There's also a total of 95 WaveNet voices to choose from too, which means you really have no reason not to find the ideal voice for your AI strategy.

Transforming Google Cloud Text-to-Speech

According to the Google Cloud Team, the decision to make these vital upgrades to the selection of voices and languages on Text-to-Speech means that developers will have more opportunities than ever. If you've been waiting for the perfect opportunity to add text-to-speech functionality into your app or website, now could be it. Developers finally have the tools they need to reach millions of people around the globe with the same intelligent application.

What's more, if you weren't already impressed by the huge upgrades that Google has made to its Text-to-Speech functionality -you're sure to feel differently in the near future. Google's experts have already announced that they intend to deliver a host of additional languages in the months to come too. This means that companies will be able to unlock text-to-speech for a broad range of new use cases. For instance, you can use the AI enhanced tool for:

Call center IVR and routing your customer conversations
Interacting with IoT devices around the home and in the case
Designing audio books and downloads

The update to the WaveNet range of voices is particularly exciting for today's developers.
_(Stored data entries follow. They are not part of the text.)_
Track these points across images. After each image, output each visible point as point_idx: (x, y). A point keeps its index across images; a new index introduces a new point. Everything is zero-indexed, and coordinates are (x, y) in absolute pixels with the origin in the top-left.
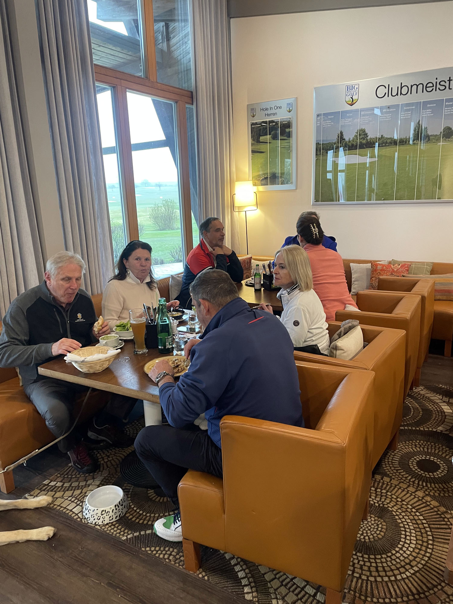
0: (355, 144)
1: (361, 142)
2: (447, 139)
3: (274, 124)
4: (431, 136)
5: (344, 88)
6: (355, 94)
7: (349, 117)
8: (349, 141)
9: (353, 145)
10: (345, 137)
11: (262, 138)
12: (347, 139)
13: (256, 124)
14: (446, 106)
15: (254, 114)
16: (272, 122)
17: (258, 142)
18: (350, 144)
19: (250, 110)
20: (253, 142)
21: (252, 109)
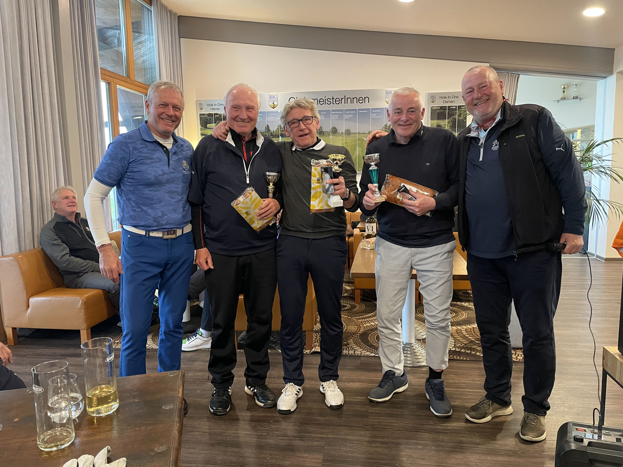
0: (278, 134)
1: (281, 133)
2: (334, 135)
3: (218, 116)
4: (325, 132)
5: (268, 97)
6: (275, 101)
7: (272, 116)
8: (274, 132)
9: (276, 134)
10: (270, 129)
11: (208, 125)
12: (272, 131)
13: (204, 115)
14: (332, 114)
15: (202, 107)
16: (217, 114)
17: (206, 127)
18: (274, 134)
19: (198, 104)
20: (202, 128)
21: (200, 104)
If you haven't encountered WaveNet before, it mimics things like intonation and tone, to create a more human voice. According to Google experts, WaveNet is excellent for delivering better voice experiences via "prosody" because it can identify tonal patterns in common speech.
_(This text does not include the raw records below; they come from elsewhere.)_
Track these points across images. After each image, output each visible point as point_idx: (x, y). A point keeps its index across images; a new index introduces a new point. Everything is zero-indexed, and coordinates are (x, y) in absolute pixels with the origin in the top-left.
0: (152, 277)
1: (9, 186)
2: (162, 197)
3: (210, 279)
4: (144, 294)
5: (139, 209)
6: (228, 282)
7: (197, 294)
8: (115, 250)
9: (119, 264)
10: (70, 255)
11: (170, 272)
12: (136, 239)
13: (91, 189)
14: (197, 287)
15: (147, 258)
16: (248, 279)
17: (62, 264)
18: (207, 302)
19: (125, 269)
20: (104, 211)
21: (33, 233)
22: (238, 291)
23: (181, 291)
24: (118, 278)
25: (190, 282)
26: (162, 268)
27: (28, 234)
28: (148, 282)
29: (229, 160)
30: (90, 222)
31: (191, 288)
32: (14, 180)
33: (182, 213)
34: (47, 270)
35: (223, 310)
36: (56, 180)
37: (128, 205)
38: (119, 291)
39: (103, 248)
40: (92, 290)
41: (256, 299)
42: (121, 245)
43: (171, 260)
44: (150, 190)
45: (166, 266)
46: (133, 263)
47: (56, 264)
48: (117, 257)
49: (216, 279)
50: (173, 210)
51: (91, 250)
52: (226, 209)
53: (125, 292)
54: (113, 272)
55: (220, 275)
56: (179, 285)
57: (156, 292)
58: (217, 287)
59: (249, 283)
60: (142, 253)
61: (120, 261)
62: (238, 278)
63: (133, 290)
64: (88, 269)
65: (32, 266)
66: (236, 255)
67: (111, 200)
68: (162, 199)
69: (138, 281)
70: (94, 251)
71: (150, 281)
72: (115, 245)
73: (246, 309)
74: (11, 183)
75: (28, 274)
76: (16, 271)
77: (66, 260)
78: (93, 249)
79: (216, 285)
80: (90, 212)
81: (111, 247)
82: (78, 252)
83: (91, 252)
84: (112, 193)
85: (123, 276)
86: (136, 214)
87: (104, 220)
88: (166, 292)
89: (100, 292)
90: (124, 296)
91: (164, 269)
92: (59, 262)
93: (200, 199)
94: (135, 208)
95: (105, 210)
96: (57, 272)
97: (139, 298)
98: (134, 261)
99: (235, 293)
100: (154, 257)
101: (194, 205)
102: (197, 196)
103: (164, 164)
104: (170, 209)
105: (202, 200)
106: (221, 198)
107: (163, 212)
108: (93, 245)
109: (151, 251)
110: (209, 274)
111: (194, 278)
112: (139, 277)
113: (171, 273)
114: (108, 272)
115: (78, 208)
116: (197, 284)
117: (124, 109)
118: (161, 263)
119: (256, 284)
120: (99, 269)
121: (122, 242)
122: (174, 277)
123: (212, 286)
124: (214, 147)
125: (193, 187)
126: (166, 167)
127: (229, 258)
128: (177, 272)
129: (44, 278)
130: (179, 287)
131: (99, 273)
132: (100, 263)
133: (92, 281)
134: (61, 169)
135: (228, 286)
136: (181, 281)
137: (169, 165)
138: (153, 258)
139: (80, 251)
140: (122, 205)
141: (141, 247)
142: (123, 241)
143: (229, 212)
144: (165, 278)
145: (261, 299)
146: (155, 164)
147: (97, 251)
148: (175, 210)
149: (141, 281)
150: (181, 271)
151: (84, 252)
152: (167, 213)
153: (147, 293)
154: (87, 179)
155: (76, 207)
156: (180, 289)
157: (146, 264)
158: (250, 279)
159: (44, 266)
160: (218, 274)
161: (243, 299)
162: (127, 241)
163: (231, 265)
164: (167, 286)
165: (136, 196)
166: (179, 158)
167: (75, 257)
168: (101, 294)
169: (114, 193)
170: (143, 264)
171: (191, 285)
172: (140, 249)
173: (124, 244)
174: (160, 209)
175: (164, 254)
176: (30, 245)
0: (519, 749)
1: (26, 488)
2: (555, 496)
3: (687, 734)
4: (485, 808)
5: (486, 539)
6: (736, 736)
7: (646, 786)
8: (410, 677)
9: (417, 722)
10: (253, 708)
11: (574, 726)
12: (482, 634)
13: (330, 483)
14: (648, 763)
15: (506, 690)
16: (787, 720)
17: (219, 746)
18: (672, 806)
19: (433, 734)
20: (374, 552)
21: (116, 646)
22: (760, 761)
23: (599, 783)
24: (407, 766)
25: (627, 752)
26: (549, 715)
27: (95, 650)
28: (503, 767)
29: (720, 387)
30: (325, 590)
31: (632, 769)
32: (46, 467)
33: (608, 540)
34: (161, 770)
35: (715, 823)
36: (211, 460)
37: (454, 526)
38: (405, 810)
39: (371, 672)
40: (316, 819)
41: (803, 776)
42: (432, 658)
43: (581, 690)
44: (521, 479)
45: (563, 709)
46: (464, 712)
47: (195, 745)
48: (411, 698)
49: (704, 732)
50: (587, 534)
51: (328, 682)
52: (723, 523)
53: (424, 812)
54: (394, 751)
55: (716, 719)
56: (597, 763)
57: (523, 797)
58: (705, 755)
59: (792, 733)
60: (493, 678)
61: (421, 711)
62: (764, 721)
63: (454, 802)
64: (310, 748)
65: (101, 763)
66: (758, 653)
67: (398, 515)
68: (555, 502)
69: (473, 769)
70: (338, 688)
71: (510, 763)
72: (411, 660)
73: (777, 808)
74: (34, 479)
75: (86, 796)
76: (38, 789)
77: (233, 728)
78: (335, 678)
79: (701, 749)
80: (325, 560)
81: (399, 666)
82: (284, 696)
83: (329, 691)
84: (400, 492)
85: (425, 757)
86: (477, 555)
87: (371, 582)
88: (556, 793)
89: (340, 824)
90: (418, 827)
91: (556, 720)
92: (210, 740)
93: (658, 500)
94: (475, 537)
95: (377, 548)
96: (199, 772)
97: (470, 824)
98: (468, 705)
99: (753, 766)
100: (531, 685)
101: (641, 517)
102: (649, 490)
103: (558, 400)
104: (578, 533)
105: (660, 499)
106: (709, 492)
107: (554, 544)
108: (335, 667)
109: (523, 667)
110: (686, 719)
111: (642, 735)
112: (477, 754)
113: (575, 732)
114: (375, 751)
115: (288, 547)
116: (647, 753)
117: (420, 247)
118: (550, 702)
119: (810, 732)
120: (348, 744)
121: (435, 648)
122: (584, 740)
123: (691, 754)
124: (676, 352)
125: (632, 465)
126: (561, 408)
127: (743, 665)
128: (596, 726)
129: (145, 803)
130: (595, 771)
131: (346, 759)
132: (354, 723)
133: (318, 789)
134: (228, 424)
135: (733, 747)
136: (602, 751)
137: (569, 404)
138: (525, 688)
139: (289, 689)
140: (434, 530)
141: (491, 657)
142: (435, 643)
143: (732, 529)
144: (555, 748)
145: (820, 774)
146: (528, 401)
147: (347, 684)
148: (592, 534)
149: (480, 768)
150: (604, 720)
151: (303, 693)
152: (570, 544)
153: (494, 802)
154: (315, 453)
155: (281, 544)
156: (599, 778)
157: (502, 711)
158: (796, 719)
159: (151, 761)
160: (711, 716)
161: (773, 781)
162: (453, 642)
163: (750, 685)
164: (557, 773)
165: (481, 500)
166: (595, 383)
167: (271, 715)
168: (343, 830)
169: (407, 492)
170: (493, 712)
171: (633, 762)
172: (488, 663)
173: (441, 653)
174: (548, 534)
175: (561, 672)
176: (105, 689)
WaveNet produces far more convincing voices than other AI speech generation options. According to Google, WaveNet has already bridged the quality gap with human speech options with improvements of 70% based on mean opinion score. Additionally, WaveNet is more efficient too. It runs on Google's tensor processing units, or TPUs, and accesses custom chips with circuits specifically optimized for AI model training. This means that a voice sample lasting one second takes around 50 milliseconds to design.

The Best Cloud Text-to-Speech Experience

The new selection of updates to Cloud Text-to-Speech solutions from Google helps the GCP to leapfrog other companies like Amazon Poly and Microsoft Azure when it comes to the number of AI devices available on offer. Google believes that this exciting upgrade will make its AI-enhanced offering the go-to option for companies that need to access intelligently generated voices for things like contact center IVRs and custom apps.
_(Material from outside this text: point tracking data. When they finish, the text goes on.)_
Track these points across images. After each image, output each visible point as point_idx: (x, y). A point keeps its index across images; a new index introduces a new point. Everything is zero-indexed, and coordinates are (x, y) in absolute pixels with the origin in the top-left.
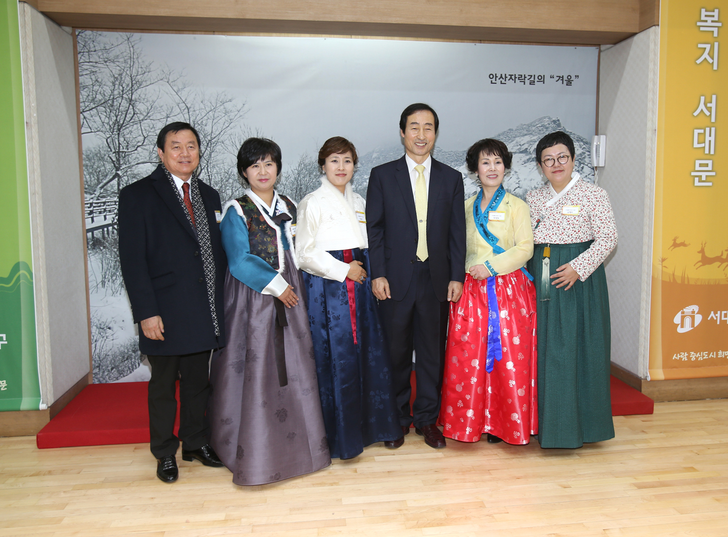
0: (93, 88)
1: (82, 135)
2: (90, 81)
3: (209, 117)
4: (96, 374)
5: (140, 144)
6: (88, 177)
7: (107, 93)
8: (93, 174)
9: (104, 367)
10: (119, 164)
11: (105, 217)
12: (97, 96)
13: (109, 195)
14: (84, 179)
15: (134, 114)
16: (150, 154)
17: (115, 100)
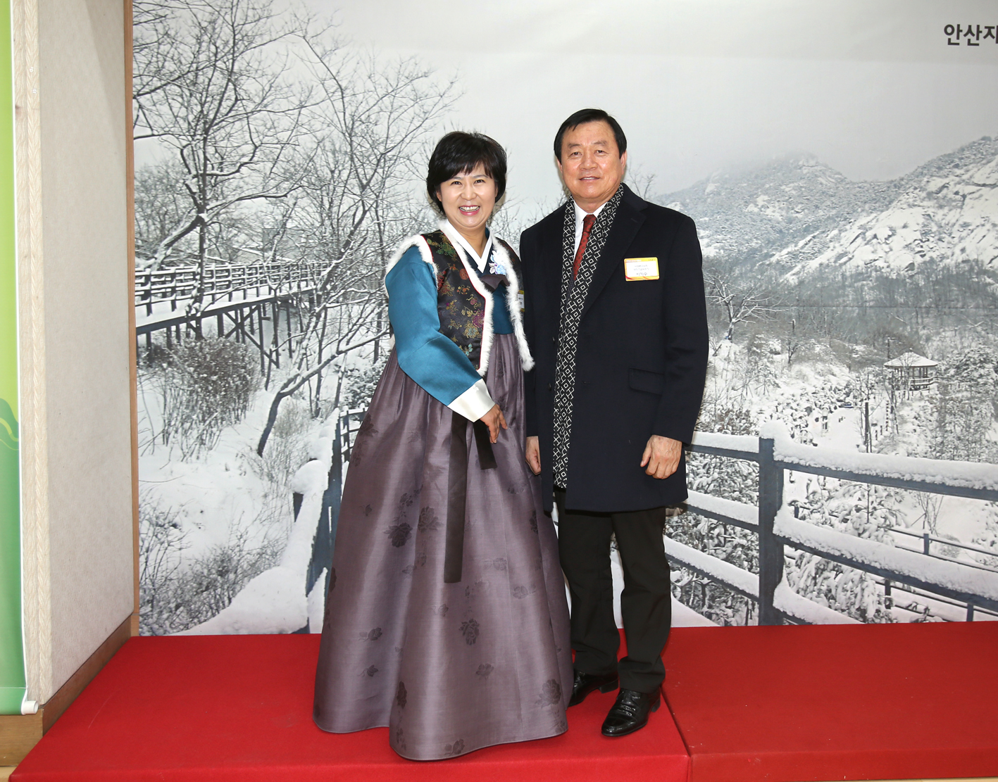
0: (159, 48)
1: (135, 141)
2: (153, 35)
3: (383, 108)
4: (145, 616)
5: (245, 160)
6: (142, 223)
7: (184, 58)
8: (153, 218)
9: (161, 603)
10: (204, 199)
11: (173, 303)
12: (166, 64)
13: (182, 261)
14: (136, 228)
15: (237, 100)
16: (264, 181)
17: (200, 73)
Now that customers are expecting to hear human-sounding voices when they interact with IoT devices, call into contact centres, or listen to audio versions of text-based content, it's important to have access to the right text-to-speech solution. Companies that can offer more realistic and human-sounding voices will be able to offer better experiences for their customers. What's more, thanks to Google, those experiences can now be provided in a wide variety of languages and countries.

Text to Speech from Google is free to use for businesses today up to the first million characters that you process with the GCP API.